WRITTEN INSTRUCTION :: Copy the lines of every item below with "scientific name" swapped for "binomial name" and nothing else changed. Leave the pictures out of your answer.

[Dataset items]
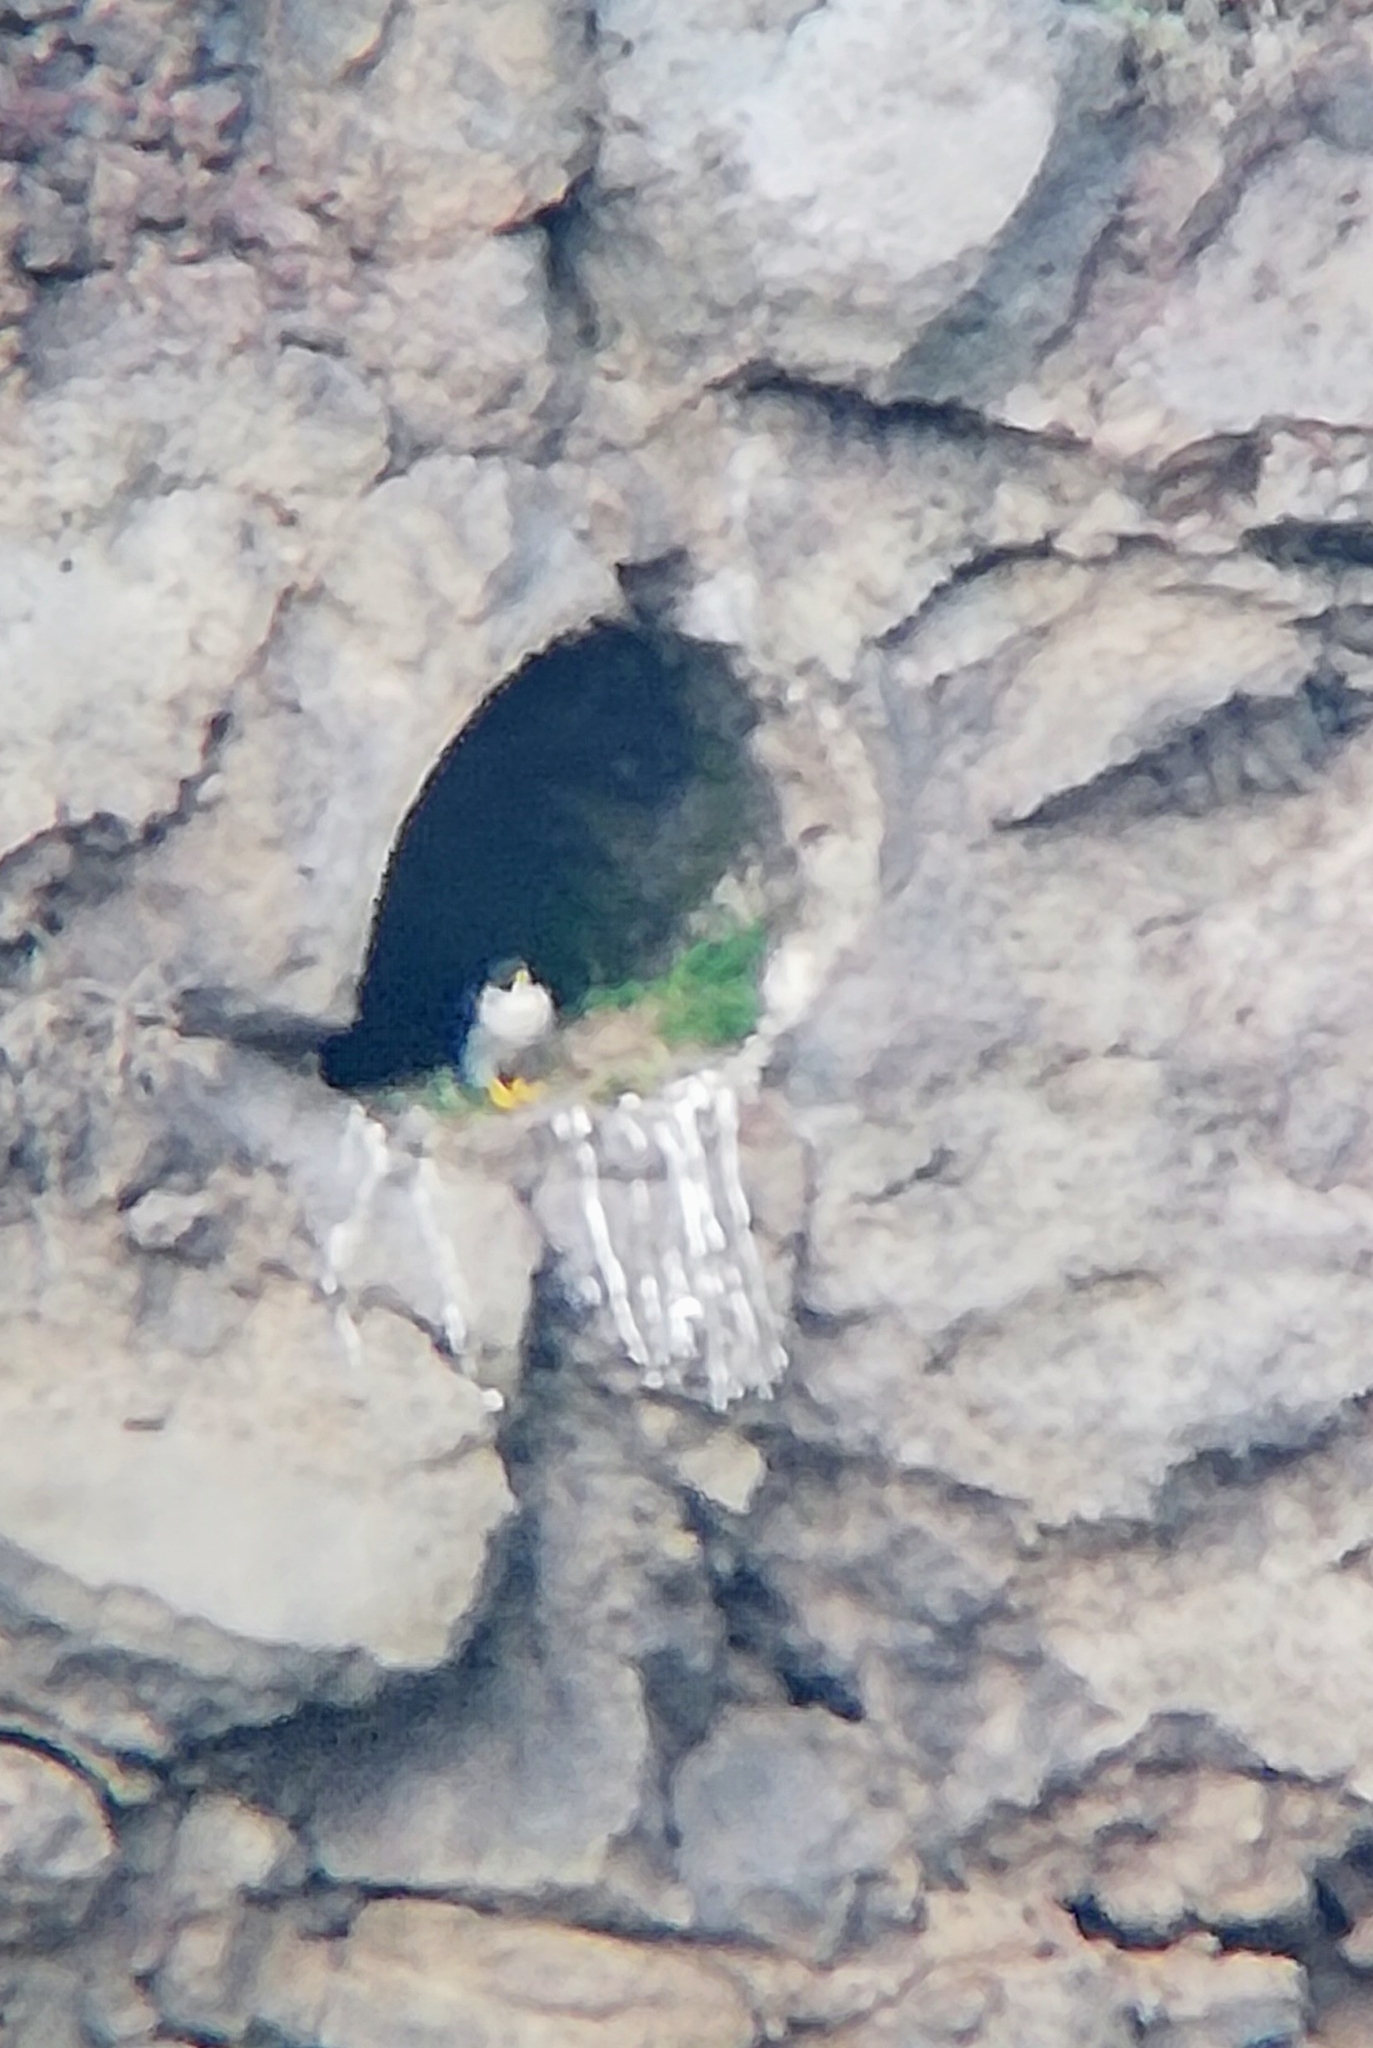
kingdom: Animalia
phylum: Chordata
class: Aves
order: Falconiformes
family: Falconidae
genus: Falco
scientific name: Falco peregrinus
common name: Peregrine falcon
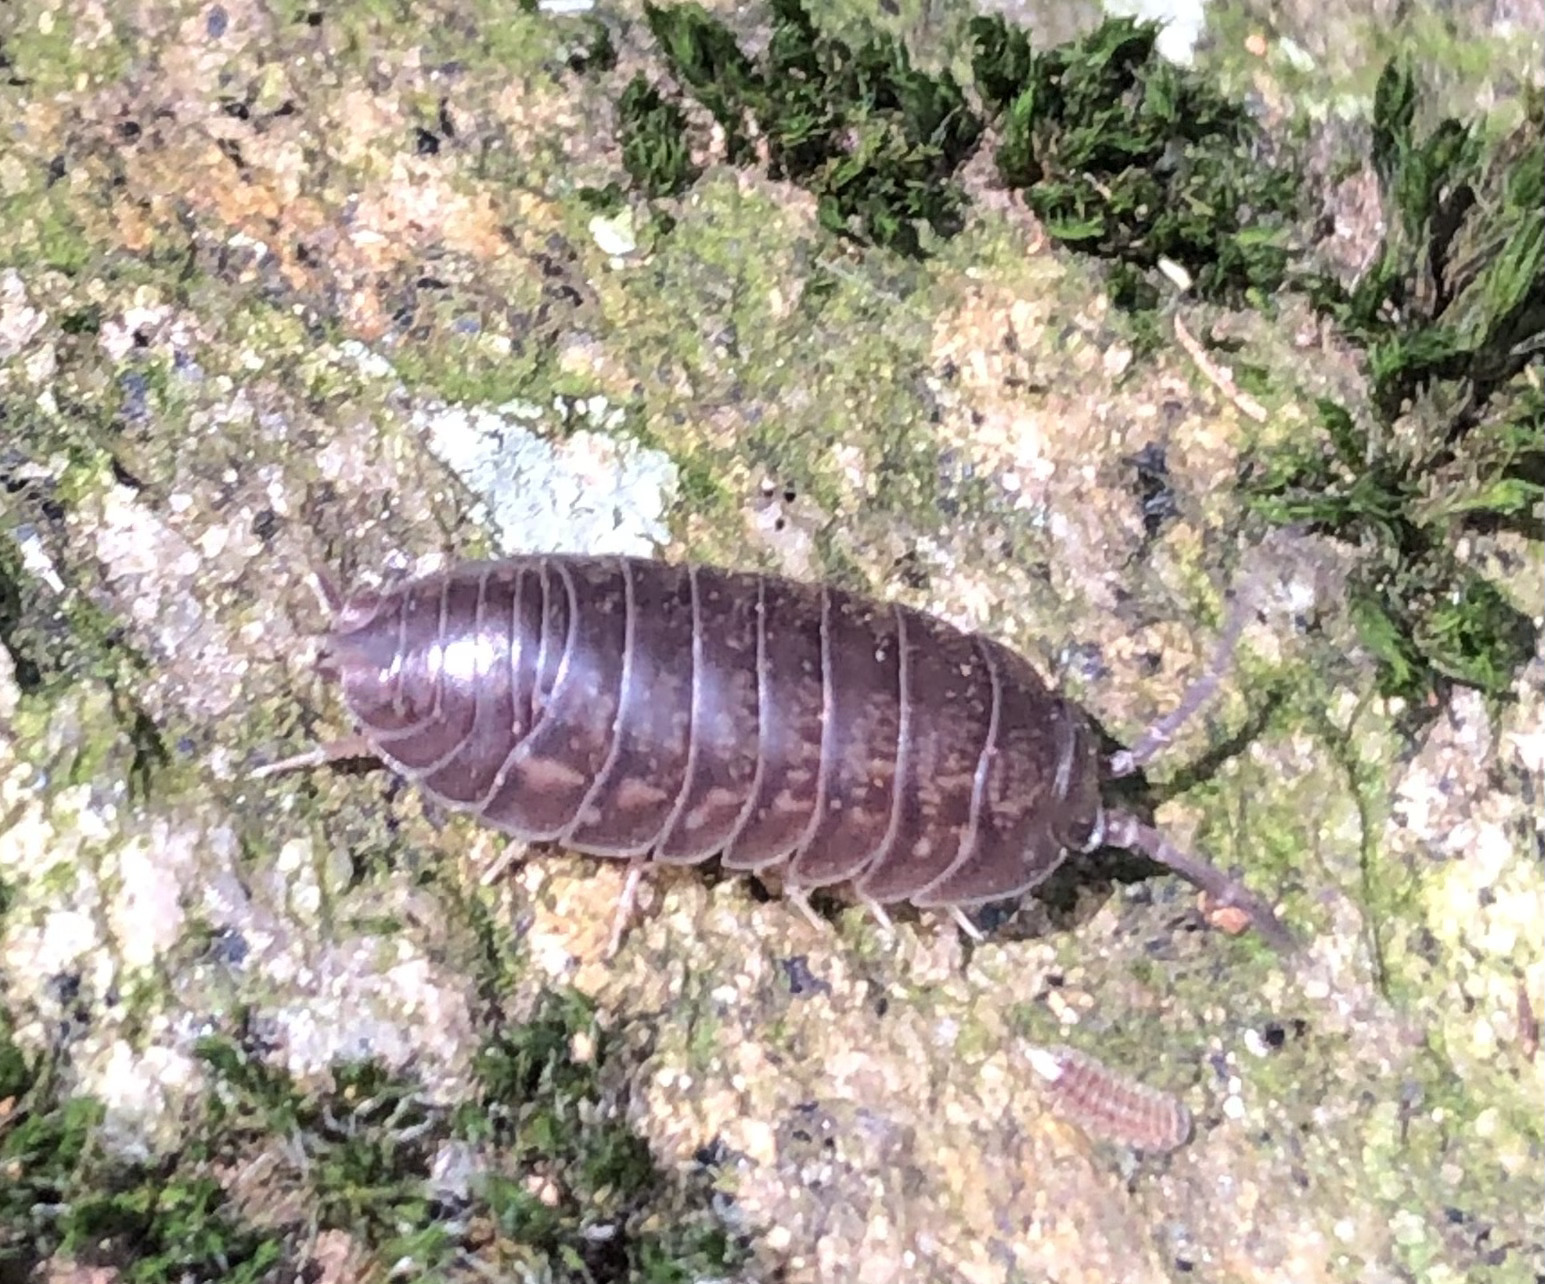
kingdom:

REPLY ::
kingdom: Animalia
phylum: Chordata
class: Aves
order: Falconiformes
family: Falconidae
genus: Falco
binomial name: Falco peregrinus
common name: Peregrine falcon
kingdom:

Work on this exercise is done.